Alors que nous célébrons les 50 ans des émeutes de Watts, attendez-vous à des images d'actualités sans fin montrant des bâtiments en feu et des unités de la Garde nationale occupant Central Avenue, des experts déversant des statistiques horribles, des récits de témoins oculaires de cette nuit étouffante et chaude du 11 août 1965, lorsque la conduite en état d'ébriété de Marquette Frye Cette arrestation est devenue le point d’éclair de l’un des pires incidents de troubles civils de l’histoire des États-Unis.
Mais l’accent mis sur la violence et le pillage réduit les habitants de Watts à des « émeutiers » plutôt qu’à des habitants confrontés à une catastrophe sociale et économique. Ce qu’ils ont brûlé est moins important que ce qu’ils ont construit, avant et après l’insurrection.
En 1965, Watts était confronté à un chômage à deux chiffres, à une pauvreté généralisée et à une pénurie de logements habitables.
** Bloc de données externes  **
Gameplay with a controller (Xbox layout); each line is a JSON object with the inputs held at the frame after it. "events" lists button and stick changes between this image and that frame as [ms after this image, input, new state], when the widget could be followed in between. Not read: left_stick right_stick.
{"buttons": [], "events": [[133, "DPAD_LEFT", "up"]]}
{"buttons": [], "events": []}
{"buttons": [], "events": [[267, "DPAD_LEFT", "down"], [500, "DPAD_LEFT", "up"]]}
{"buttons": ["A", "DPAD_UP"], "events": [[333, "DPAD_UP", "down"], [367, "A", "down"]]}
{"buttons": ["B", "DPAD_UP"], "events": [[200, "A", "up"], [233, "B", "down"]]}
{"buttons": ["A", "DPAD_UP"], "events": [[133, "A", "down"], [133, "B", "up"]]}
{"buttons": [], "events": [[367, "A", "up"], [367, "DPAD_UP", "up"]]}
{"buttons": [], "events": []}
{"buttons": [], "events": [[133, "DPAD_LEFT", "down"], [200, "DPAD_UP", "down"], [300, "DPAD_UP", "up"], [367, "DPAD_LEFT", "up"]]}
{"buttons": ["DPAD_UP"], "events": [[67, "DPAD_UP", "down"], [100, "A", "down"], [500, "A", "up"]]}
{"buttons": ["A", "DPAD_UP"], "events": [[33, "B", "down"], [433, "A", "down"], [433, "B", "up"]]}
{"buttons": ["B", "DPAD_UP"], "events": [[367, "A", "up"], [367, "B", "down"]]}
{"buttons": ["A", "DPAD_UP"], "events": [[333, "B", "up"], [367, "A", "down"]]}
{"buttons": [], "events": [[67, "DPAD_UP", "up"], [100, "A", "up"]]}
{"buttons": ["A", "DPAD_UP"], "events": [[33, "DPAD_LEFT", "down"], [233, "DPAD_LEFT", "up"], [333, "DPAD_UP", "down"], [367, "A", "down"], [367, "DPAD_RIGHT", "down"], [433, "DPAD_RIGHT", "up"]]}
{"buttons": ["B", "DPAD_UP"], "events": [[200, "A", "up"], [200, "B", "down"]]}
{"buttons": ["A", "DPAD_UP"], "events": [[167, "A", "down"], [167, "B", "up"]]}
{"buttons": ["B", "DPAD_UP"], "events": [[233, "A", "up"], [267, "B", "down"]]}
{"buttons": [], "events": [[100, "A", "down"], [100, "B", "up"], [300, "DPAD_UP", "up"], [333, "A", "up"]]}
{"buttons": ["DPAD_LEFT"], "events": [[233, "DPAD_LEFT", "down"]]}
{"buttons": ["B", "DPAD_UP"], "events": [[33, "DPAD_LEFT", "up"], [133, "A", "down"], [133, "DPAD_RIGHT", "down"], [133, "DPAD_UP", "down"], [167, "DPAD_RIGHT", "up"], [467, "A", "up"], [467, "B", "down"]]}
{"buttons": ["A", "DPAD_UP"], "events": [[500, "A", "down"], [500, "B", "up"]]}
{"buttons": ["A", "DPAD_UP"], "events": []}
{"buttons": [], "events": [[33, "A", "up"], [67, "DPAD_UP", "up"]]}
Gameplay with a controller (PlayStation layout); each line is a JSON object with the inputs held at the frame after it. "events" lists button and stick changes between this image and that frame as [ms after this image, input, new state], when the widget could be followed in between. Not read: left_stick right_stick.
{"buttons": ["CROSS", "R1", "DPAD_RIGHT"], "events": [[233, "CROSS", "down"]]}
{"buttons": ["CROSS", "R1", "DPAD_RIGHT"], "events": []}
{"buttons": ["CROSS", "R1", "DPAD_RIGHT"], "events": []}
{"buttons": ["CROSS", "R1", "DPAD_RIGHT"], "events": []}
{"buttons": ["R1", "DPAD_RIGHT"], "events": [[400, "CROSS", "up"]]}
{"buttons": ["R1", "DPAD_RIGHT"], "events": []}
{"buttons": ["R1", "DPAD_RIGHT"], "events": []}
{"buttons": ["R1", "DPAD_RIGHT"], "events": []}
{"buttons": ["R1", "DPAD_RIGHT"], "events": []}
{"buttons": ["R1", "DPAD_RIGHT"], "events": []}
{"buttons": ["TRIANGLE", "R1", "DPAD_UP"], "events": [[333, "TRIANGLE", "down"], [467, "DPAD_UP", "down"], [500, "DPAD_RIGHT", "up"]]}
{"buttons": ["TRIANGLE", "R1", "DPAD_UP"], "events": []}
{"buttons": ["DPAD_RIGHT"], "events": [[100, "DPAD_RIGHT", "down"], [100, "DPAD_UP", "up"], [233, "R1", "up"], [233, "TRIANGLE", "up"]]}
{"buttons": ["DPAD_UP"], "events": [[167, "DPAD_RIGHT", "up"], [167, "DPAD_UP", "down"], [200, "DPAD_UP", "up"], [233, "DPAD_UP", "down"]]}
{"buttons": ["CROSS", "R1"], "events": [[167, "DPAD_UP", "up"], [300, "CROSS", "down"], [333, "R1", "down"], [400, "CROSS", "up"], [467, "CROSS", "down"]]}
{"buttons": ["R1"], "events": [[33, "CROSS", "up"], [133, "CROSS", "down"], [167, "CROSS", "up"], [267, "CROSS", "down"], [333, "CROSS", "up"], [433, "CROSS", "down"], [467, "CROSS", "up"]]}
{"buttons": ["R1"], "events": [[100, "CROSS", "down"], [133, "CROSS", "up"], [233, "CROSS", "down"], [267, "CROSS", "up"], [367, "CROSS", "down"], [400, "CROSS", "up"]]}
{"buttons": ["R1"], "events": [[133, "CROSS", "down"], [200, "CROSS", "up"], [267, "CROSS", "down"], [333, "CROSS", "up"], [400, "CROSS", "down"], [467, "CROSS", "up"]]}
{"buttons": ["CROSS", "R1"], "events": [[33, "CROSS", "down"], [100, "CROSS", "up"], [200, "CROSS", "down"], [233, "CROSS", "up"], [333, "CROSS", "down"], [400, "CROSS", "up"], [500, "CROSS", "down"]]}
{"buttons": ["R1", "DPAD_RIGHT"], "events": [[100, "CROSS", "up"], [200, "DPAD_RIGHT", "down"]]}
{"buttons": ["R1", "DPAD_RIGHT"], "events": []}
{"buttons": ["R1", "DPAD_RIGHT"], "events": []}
Des conventions restrictives, des agents immobiliers, des établissements de crédit et des associations civiques blanches ont conspiré pour maintenir la ségrégation raciale. En 1964, les électeurs californiens ont abrogé l’éphémère Rumford Fair Housing Act interdisant la discrimination. Sous couvert de « suppression des bidonvilles », la construction d’autoroutes subventionnées par le gouvernement a rasé les quartiers noirs et bruns, renforcé la ségrégation et permis à l’industrie de quitter le noyau urbain.
À mesure que les conditions de vie à Watts se détérioraient, les incidents de violence policière se multipliaient. Ce que la ville n’avait pas prévu, c’était un nouvel état d’esprit de défi. En 1961, lorsque la police a arrêté un jeune noir à Griffith Park pour avoir pris le manège sans ticket, environ 200 hommes noirs ont commencé à bombarder les policiers avec des pierres et des bouteilles. Lorsque la police tua Ronald Stokes, non armé, lors d'un raid contre la mosquée Nation of Islam en avril 1962, plus de 1,000 XNUMX personnes se rassemblèrent contre la police de Los Angeles et exigeèrent la démission du chef William Parker.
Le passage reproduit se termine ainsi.